__Task to complete__.
From the records below, pull each line that has "left".

Material shown Block Start

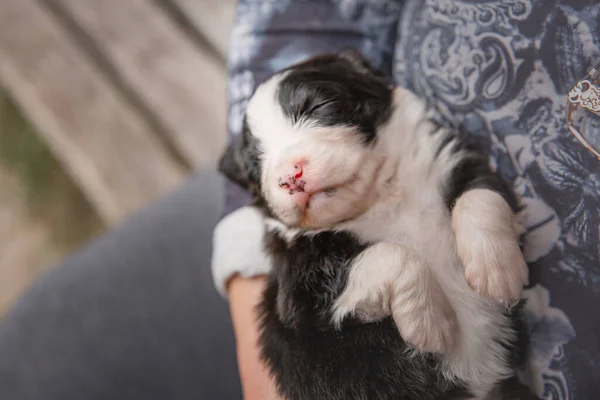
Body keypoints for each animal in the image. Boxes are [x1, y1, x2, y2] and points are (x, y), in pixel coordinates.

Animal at [219, 50, 528, 400]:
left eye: (319, 106)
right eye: (256, 164)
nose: (289, 177)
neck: (382, 197)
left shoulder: (455, 162)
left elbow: (479, 197)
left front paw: (497, 271)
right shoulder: (300, 295)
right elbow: (393, 254)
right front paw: (431, 322)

Material shown Block End

__Answer section__.
left eye: (319, 106)
left shoulder: (455, 162)
left elbow: (479, 197)
left front paw: (497, 271)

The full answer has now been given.